Shaking now, Suchet couldn’t meet her eyes. “I kind of felt sorry for you. I did. But I needed the money. And I thought it was some kind of joke.”
Benno wasn’t convinced of that, no matter how contrite the elderly man seemed now. Thomas Suchet had known performing the fake marriage was wrong, but he’d been tempted by the money. A couple of hundred bucks to ruin another person’s life – the idea boggled Benno’s mind.
Pulling a business card from his wallet, he held it out. “Here’s my number. If you remember anything else – or if you see the man who hired you around town – call me.” He couldn’t help adding, “You need money, I’ve got it. No joke.”
Suchet took the card but didn’t look up. Shame ripe in his voice, he said, “I don’t want your money. If I remember anything, I’ll call.”

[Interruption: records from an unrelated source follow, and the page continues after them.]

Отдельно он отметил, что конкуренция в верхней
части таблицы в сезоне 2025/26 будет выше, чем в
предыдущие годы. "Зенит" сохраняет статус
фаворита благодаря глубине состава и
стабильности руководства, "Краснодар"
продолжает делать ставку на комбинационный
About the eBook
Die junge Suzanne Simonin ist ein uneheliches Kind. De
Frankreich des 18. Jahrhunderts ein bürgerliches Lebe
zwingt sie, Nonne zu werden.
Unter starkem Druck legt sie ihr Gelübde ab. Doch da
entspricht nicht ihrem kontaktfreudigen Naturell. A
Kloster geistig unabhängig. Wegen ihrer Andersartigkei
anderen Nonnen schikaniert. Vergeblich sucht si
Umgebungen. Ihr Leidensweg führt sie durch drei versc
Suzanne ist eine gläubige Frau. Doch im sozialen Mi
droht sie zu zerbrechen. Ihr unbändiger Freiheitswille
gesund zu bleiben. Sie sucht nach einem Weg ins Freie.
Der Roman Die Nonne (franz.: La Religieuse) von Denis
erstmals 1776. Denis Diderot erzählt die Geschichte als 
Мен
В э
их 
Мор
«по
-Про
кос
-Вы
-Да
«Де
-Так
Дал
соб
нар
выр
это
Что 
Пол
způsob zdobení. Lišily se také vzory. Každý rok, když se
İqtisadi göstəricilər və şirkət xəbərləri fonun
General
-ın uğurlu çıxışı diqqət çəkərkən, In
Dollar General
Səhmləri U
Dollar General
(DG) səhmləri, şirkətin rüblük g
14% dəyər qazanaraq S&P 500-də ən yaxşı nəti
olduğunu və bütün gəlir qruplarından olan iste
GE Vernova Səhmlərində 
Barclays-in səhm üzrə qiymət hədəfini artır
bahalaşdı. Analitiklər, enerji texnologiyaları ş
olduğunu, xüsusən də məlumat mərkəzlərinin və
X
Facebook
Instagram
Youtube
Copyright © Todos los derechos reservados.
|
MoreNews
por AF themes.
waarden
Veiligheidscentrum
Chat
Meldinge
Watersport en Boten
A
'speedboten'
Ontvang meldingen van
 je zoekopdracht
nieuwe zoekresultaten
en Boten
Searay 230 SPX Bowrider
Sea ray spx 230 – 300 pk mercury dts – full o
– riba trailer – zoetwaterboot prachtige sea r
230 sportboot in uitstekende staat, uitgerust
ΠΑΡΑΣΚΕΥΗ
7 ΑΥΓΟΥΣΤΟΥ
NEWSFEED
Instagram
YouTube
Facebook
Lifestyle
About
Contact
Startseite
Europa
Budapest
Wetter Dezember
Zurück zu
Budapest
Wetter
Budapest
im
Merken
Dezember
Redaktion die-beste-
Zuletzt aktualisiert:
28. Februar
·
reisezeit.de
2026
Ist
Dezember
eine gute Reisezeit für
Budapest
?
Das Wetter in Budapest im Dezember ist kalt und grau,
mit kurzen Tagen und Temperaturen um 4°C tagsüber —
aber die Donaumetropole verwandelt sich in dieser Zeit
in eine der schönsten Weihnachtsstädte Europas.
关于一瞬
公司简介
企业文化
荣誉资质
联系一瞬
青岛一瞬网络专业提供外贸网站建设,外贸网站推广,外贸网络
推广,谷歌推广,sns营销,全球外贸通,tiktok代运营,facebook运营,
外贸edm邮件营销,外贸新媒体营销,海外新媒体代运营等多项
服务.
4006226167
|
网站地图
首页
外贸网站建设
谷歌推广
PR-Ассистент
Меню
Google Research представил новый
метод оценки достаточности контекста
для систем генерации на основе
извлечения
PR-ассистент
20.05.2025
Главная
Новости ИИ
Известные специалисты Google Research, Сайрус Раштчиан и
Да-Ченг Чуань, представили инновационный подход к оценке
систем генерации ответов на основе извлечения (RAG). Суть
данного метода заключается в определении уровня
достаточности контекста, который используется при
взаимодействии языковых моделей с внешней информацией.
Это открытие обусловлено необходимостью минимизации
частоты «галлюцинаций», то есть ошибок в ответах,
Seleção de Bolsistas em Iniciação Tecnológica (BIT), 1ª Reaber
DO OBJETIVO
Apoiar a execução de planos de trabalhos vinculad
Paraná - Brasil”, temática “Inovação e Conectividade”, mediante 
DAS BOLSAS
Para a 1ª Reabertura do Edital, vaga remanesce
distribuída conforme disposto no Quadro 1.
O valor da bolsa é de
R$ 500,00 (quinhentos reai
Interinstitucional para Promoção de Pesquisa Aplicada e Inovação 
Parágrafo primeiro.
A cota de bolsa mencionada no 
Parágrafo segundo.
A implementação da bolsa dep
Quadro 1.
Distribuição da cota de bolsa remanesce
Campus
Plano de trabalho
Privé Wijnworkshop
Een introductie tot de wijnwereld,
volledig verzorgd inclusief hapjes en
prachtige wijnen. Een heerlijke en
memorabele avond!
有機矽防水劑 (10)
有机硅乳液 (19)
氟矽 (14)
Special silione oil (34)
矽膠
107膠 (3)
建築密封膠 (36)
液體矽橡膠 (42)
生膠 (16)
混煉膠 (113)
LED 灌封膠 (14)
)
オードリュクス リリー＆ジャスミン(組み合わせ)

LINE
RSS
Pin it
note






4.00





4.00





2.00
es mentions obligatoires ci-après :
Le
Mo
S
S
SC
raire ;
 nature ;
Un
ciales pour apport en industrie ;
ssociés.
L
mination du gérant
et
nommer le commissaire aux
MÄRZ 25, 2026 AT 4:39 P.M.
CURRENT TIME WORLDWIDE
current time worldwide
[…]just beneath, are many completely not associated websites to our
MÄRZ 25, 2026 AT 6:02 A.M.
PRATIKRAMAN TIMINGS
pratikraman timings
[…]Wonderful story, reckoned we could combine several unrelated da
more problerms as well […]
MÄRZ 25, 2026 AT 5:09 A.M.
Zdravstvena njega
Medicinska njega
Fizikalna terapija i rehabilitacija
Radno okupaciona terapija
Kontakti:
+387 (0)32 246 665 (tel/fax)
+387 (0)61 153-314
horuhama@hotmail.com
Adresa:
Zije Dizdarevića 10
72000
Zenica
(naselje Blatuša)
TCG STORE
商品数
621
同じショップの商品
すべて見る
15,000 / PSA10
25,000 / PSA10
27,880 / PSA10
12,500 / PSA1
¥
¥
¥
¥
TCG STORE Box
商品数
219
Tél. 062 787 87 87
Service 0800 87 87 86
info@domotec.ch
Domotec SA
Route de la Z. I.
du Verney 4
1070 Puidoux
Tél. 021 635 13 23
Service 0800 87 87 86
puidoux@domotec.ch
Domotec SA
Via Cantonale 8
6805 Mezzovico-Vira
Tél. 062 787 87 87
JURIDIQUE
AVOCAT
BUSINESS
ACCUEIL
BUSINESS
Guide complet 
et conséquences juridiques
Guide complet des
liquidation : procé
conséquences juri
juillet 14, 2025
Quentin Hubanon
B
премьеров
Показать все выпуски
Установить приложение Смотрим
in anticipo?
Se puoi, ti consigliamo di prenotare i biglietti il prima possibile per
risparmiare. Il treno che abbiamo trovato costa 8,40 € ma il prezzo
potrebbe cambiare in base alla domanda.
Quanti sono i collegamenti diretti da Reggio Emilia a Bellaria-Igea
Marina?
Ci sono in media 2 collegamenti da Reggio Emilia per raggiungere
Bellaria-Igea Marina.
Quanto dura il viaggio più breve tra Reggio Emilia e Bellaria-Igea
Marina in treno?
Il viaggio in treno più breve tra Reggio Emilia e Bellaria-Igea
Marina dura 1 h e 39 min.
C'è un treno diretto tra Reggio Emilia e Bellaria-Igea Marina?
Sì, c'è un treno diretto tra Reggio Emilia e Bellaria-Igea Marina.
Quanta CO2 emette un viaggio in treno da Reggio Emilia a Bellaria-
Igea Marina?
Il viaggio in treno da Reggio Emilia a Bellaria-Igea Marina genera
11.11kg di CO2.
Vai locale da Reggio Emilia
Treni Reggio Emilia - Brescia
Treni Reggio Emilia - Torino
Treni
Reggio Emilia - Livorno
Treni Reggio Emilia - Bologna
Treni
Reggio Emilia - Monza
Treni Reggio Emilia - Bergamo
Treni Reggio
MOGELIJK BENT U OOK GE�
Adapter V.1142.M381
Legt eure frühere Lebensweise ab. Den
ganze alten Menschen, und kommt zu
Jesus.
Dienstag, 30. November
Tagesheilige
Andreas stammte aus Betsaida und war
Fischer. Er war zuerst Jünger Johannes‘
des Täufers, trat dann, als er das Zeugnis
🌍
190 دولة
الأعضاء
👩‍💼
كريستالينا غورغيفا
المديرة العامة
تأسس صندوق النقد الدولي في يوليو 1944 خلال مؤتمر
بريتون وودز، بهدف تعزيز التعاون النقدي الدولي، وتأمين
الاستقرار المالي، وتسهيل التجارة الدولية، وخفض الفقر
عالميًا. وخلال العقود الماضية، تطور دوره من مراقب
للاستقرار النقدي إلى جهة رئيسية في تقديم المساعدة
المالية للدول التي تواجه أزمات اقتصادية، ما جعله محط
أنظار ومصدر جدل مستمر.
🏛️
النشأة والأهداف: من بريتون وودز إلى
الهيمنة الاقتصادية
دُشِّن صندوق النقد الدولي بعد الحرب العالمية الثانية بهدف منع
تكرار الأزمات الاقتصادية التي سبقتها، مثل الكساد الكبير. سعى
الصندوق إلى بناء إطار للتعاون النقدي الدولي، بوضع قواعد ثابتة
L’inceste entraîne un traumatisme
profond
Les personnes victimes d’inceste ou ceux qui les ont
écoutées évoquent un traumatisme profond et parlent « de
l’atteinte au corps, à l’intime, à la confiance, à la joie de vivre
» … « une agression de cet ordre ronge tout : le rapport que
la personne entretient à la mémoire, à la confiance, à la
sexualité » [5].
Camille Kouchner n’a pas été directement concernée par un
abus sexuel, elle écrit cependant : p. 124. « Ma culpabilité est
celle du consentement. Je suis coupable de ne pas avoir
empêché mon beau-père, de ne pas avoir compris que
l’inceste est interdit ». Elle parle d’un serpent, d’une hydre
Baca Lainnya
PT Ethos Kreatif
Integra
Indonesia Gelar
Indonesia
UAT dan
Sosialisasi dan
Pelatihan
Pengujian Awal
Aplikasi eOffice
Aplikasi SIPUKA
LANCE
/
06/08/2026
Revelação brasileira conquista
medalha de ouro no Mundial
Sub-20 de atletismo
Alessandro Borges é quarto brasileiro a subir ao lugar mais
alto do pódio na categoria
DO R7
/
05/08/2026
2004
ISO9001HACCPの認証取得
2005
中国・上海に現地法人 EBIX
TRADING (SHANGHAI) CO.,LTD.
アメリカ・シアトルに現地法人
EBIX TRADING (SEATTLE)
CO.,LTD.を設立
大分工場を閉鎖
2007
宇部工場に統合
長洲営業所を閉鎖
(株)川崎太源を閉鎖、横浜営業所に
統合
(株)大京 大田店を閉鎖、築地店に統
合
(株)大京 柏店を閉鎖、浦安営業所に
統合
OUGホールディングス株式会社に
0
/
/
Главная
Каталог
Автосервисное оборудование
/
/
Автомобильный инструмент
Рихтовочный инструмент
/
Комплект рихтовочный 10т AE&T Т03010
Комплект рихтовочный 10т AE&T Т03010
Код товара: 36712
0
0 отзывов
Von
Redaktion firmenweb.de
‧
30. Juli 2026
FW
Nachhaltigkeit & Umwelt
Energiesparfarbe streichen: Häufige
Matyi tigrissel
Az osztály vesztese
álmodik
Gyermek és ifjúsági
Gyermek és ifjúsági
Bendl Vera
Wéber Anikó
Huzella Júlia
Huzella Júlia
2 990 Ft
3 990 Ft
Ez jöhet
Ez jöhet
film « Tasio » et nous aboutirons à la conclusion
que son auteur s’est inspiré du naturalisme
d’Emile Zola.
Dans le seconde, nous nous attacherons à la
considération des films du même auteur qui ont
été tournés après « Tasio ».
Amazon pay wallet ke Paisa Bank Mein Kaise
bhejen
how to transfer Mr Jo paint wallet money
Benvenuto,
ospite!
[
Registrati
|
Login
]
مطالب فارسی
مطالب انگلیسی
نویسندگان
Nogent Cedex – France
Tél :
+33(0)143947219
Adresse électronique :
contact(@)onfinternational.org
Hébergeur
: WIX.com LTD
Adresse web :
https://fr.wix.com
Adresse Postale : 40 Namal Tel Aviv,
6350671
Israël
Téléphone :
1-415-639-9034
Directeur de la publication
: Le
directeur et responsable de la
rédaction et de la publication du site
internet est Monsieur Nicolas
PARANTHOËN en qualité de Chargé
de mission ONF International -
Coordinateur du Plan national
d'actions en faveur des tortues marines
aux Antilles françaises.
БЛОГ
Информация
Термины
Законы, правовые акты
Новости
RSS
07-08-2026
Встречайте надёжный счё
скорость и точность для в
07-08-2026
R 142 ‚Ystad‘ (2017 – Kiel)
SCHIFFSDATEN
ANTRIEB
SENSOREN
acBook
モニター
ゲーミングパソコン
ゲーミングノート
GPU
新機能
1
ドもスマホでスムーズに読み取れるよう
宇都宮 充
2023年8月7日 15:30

Every last doubt about Sydney’s innocence burned away, Benno grasped her elbow and propelled her through the door. He didn’t speak as he led her to the car.
His mind was spinning.
Sydney set up. Kenneth dead. What was the motive?
Sydney suspected Martha was after her brother’s money, but then she didn’t know all the facts. She didn’t know about Parnell Anderson and his sick hatred.
But he knew. Parnell could have been waiting all those years for an opportunity to exact the revenge he’d sworn to get. Several months before, first Kenneth, then he had given Parnell the opportunity by moving back to the small community where they’d all grown up.
And now Kenneth was dead.
And, if his suspicions were correct, Sydney wasn’t the only one in trouble.